§ **DADOS APRESENTADOS**

■ ■ ■ ■ ■

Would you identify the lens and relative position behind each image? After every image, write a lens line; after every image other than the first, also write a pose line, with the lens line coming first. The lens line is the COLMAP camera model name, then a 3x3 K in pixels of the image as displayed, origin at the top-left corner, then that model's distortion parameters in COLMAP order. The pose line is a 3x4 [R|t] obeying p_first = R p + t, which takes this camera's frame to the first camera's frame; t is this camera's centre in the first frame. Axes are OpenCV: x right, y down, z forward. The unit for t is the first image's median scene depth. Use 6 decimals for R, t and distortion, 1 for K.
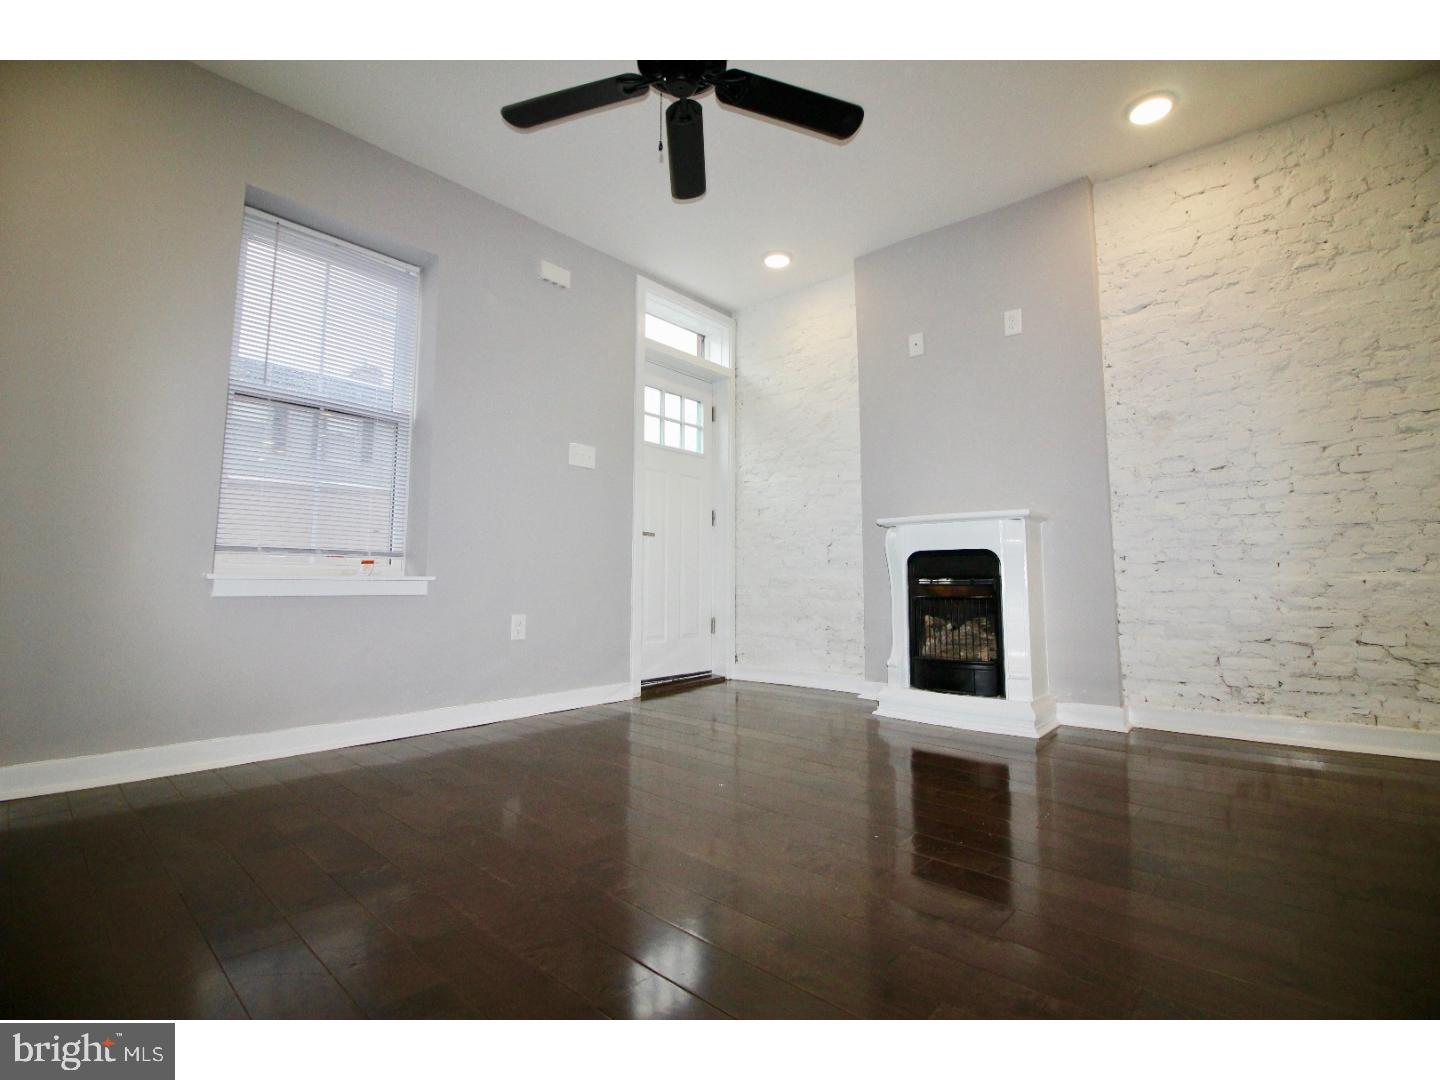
lens RADIAL K [[660.2, 0, 716.4], [0, 660.2, 514.7], [0, 0, 1]] dist [-0.012168, -0.006450]
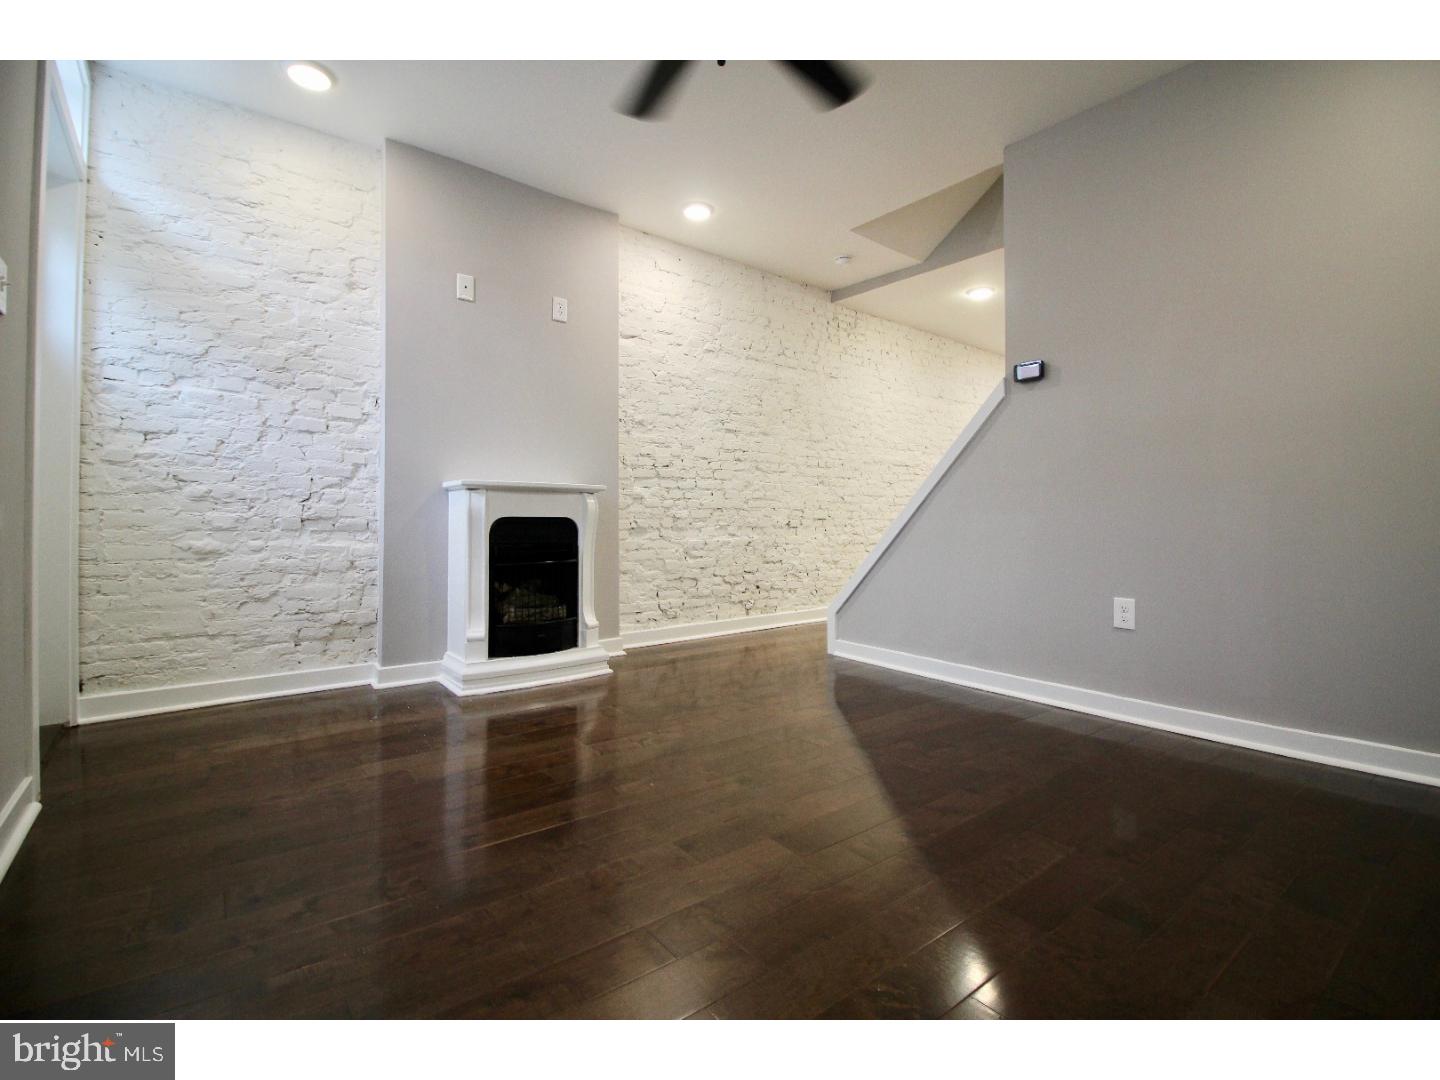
lens RADIAL K [[660.2, 0, 716.4], [0, 660.2, 514.7], [0, 0, 1]] dist [-0.012168, -0.006450]
pose [[0.170380, 0.001945, 0.985376, -0.690919], [-0.108750, 0.993926, 0.016842, 0.001032], [-0.979359, -0.110029, 0.169557, 0.614368]]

■ ■ ■ ■ ■

Pode copiar fielmente todo o material acima, linha por linha, sem incluir as imagens?

§ **SUA RESPOSTA**
Would you identify the lens and relative position behind each image? After every image, write a lens line; after every image other than the first, also write a pose line, with the lens line coming first. The lens line is the COLMAP camera model name, then a 3x3 K in pixels of the image as displayed, origin at the top-left corner, then that model's distortion parameters in COLMAP order. The pose line is a 3x4 [R|t] obeying p_first = R p + t, which takes this camera's frame to the first camera's frame; t is this camera's centre in the first frame. Axes are OpenCV: x right, y down, z forward. The unit for t is the first image's median scene depth. Use 6 decimals for R, t and distortion, 1 for K.
lens RADIAL K [[660.2, 0, 716.4], [0, 660.2, 514.7], [0, 0, 1]] dist [-0.012168, -0.006450]
lens RADIAL K [[660.2, 0, 716.4], [0, 660.2, 514.7], [0, 0, 1]] dist [-0.012168, -0.006450]
pose [[0.170380, 0.001945, 0.985376, -0.690919], [-0.108750, 0.993926, 0.016842, 0.001032], [-0.979359, -0.110029, 0.169557, 0.614368]]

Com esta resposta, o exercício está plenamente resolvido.